I have a doubt in the use of a scaling factor. In the attached I’ve taken a certain example and in that one can notice that values 14.1 and 13.1, which are very large compared to the rest, are getting dropped out. How does rescaling other activations, which are much smaller, compensate for dropping large activation values?
I intuitively feel that if dropout is used since the beginning of the training, then such a disparity between activation values shouldn’t be possible at any point of time. Am I right or if not what’s the right explanation?

Hi, @Prasannab.

The scaling factor restores the expected values of the activations. Think about it in a probabilistic context. A contrived example with a small sample size probably won’t give you a good intuition.

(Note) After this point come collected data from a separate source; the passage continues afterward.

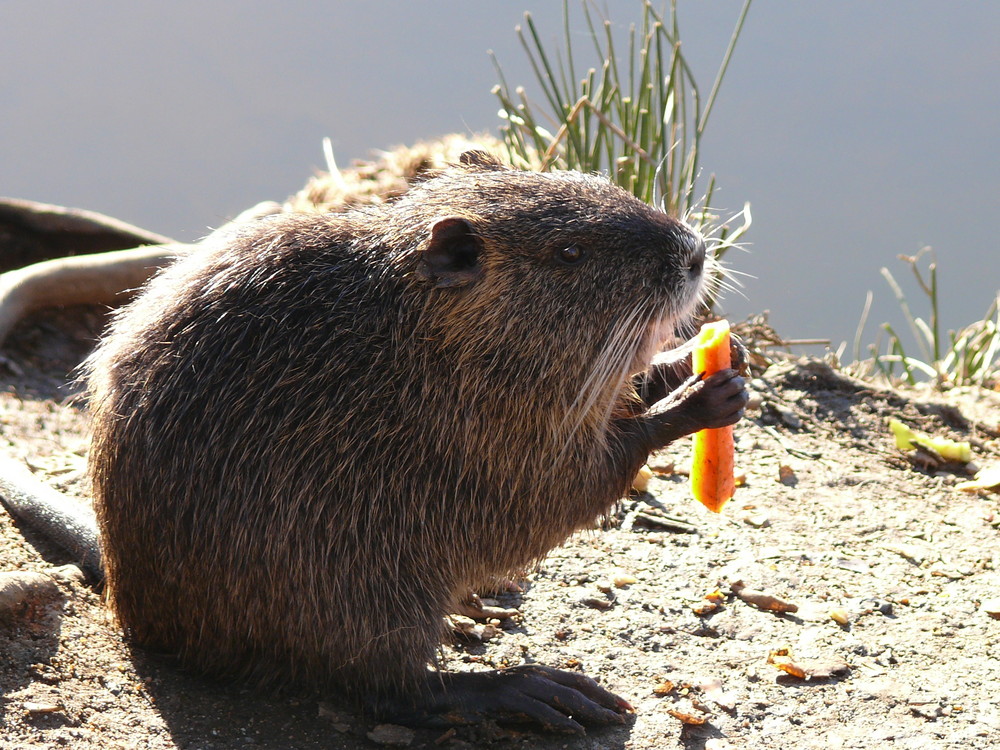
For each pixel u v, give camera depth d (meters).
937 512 8.70
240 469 5.67
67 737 5.26
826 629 6.98
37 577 6.15
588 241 5.93
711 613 7.15
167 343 5.88
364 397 5.78
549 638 6.87
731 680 6.47
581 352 5.96
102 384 6.10
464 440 5.84
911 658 6.70
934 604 7.32
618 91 11.66
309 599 5.71
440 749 5.84
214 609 5.83
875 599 7.33
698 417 6.19
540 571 7.55
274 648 5.88
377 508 5.75
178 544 5.76
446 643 6.46
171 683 5.96
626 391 6.54
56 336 12.19
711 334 6.25
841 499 8.80
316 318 5.87
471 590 6.21
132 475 5.81
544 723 5.91
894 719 6.12
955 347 13.03
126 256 12.57
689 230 6.21
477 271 5.86
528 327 5.90
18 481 7.44
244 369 5.77
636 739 5.96
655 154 11.46
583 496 6.12
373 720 6.02
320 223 6.21
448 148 11.36
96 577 6.83
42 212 13.42
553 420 5.96
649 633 6.92
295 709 5.98
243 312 5.87
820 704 6.26
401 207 6.22
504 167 6.93
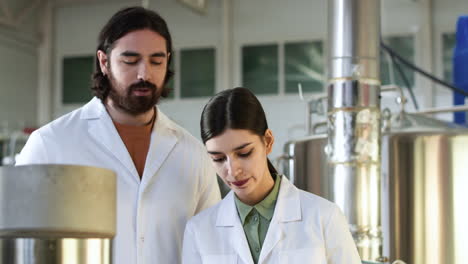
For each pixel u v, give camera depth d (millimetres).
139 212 1464
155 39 1361
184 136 1606
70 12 8164
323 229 1243
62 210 446
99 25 8039
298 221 1253
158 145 1527
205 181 1620
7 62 7703
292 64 7242
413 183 2363
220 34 7461
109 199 469
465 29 3594
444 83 3234
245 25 7426
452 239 2334
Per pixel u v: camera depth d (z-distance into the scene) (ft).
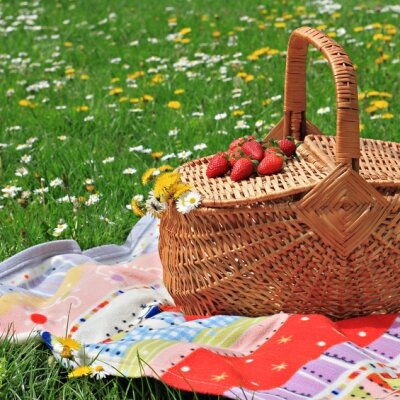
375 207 7.53
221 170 8.40
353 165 7.49
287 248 7.67
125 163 12.98
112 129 15.19
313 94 16.05
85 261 9.93
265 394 6.50
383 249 7.70
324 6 24.23
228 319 8.03
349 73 7.42
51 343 7.73
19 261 9.73
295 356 7.13
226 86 17.16
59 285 9.46
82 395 6.77
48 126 15.72
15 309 8.71
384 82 16.47
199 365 6.99
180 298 8.62
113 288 9.21
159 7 28.58
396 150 8.81
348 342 7.22
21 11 29.07
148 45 22.47
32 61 22.25
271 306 8.06
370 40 19.93
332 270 7.70
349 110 7.36
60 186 12.13
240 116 14.82
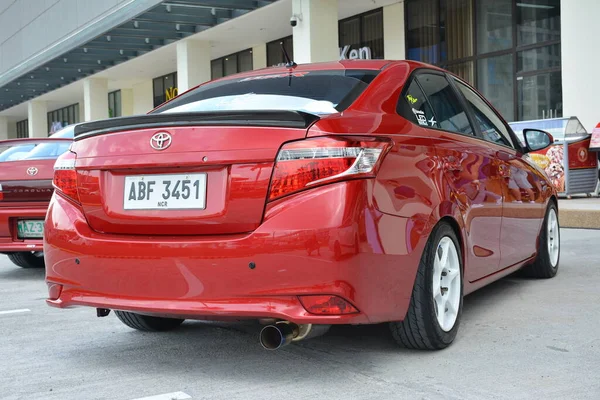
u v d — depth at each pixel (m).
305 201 2.55
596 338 3.30
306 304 2.54
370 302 2.62
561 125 10.27
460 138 3.48
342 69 3.33
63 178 3.06
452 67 15.12
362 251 2.56
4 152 6.04
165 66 22.94
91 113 24.59
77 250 2.91
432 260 2.96
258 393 2.61
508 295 4.35
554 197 4.96
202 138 2.71
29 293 5.11
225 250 2.60
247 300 2.59
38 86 27.25
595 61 10.86
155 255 2.72
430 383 2.67
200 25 17.25
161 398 2.58
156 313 2.76
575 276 4.96
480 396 2.52
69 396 2.65
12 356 3.26
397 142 2.84
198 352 3.24
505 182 3.93
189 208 2.72
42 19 26.06
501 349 3.13
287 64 3.62
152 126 2.83
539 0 13.41
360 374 2.81
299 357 3.08
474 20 14.59
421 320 2.96
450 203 3.11
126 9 16.02
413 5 15.72
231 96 3.33
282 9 15.88
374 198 2.63
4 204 5.52
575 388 2.59
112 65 22.20
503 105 14.23
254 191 2.61
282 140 2.60
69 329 3.81
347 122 2.71
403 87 3.20
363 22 17.00
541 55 13.46
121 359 3.16
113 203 2.90
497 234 3.80
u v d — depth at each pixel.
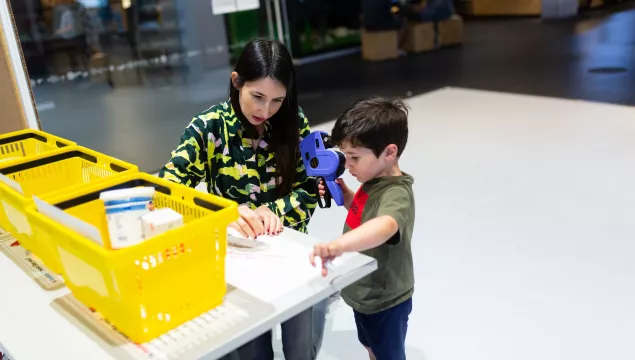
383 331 1.57
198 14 5.71
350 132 1.42
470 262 2.76
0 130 2.47
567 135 4.69
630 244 2.83
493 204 3.43
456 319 2.33
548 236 2.97
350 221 1.55
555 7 10.45
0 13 2.41
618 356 2.05
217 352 1.02
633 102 5.57
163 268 1.03
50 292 1.26
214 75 5.95
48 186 1.57
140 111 5.57
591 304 2.36
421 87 7.06
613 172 3.79
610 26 9.00
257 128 1.70
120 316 1.05
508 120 5.32
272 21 5.91
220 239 1.11
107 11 5.34
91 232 1.00
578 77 6.76
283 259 1.33
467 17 11.80
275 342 2.17
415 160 4.35
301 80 7.84
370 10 8.67
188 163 1.64
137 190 1.12
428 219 3.28
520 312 2.34
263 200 1.77
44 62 5.12
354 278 1.25
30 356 1.03
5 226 1.58
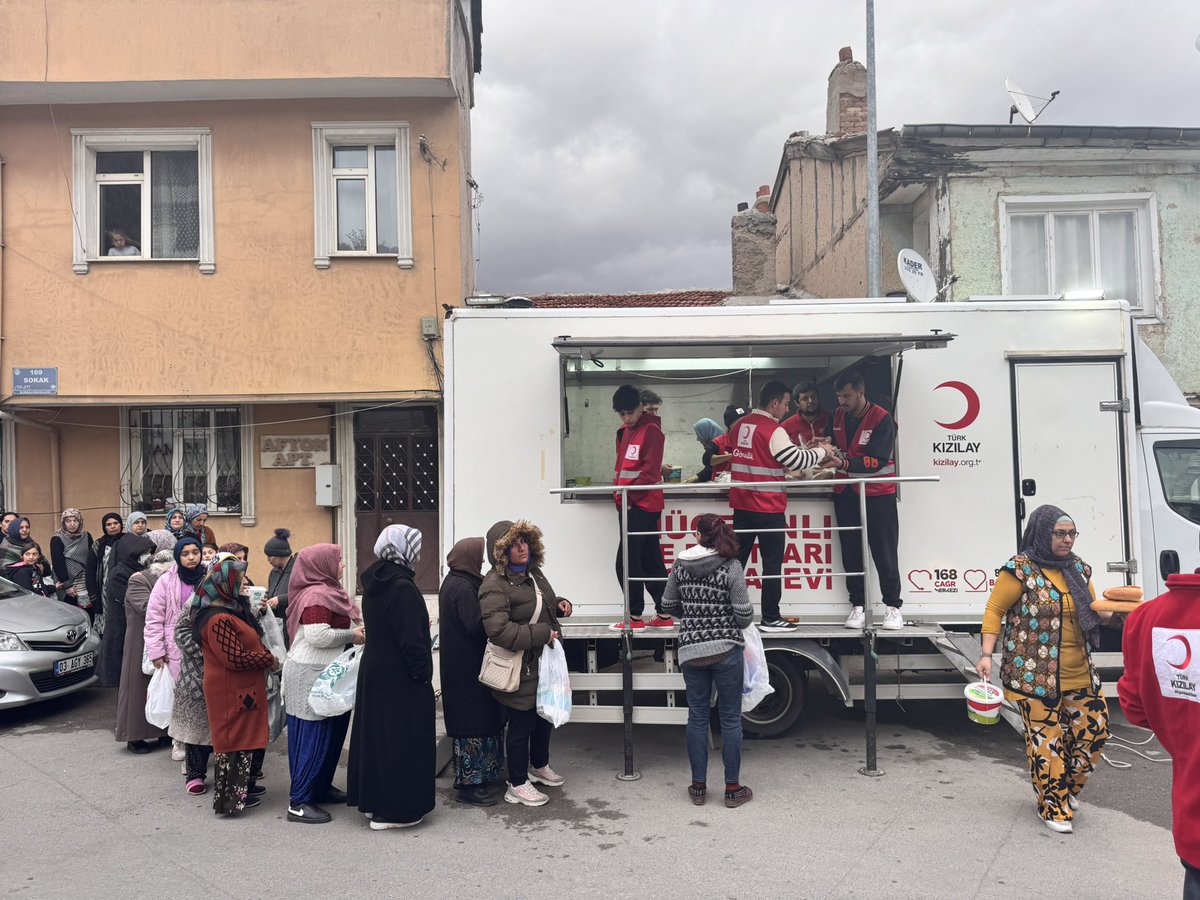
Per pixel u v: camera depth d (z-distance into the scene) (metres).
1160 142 10.71
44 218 11.06
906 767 5.50
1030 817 4.64
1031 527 4.64
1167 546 6.43
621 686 5.54
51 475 11.52
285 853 4.32
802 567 5.99
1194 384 10.99
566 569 6.02
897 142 10.95
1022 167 11.14
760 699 5.00
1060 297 6.27
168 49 10.68
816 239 15.65
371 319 11.13
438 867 4.12
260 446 11.55
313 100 11.16
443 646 4.91
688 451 6.81
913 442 6.10
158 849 4.39
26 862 4.25
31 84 10.61
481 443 6.11
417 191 11.22
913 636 5.54
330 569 4.90
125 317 11.06
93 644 7.62
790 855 4.19
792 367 6.56
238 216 11.09
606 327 6.14
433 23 10.77
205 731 5.02
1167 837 4.37
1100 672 6.46
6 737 6.56
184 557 5.58
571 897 3.80
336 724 4.93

Let me know if this explanation helps :slight_smile:

1 Like

@nramon
Kindly apologize for such a long question, I am not able to succinctly articulate my doubt.

I saw that previous explanation before I posted my question because my doubt still persists. My doubt is that asymmetry in the weights is what helps a neural network predict correctly by giving importance to certain features more than others in every layer. I don’t understand how uniformly scaling all activations by keep_prob takes care of this asymmetry because some activations which randomly got chosen may be very large.
For example, if keep_prob = 0.5, and number of units in layer l is 100, and the 50 values which are dropped happen (by chance) to be 50 very large values in a[l] (in one of the iterations) and the other 50 activations are very small, how can doubling the values of the activations that are kept compensate for the dropped significant ones?
Is scaling activations by keep_prop a shallow attempt towards compensating for the dropped activations or is it a precise method which holds true for all cases?

No need to apologize!

The problem of symmetry is something different. Dividing by keep_prob is compensating for this:
image (source)

From what I understood, this is the formal justification, but an example may be clearer:

>>> m = 1000
>>> keep_prob=0.5
>>> r = np.random.binomial(1, keep_prob, m)
>>> y = np.random.normal(1, 0.1, m)
>>> np.mean(y)
1.0004794606768865
>>> np.mean(r * y)
0.5123941559332359
>>> np.mean(r * y / keep_prob)
1.0247883118664718

Let me know if something doesn’t make sense :slight_smile:

4 Likes

The other general thing to note, which is implicit in @nramon’s excellent explanations, is that all this behavior is statistical. The whole point is that different neurons get dropped on every sample on every iteration. On any given iteration, the compensation of dividing by keep_prob may not precisely counteract the actual dropped neurons’ values, but it could just as likely be an undershoot as an overshoot on any given sampling. It all comes out in the wash, statistically speaking, since what we are after is the aggregate effect after thousands or tens of thousands of training iterations.

4 Likes

Another more subtle point that I remember someone making about this a couple of years back is that the actual number of neurons that get dropped on any given iteration is also statistical. It may not be exactly equal to keep_prob * the total number of elements in the activation output. There may be “quantization” errors if the number of neurons is relatively small, although that’s probably not a major source of inaccuracy in “real world” scale networks. Even without the quantization errors, the output of the random function what we are using to do the masking is also statistical. The interesting point to consider is that you could actually compute the exact number of neurons that are dropped in a given iteration and use that to compute a more precise compensation instead of dividing by keep_prob. But there again the behavior is all statistical, so is it worth that extra compute to calculate the more precise divisor? Maybe an interesting thing to play with and see if you can detect a difference in behavior with the more precise method.

3 Likes

This makes sense to me now, even in my example a combination of all the significant activations getting dropped is quite not probable, so even if it happens once or twice it won’t cause much change as to affect the whole trend of the weight distribution. Thank you so much!
Interesting to think about quantization errors, will try it out!

Even in your example it is not exactly compensating for the dropped values but works reasonably fine to balance it. It clears it up, thank you!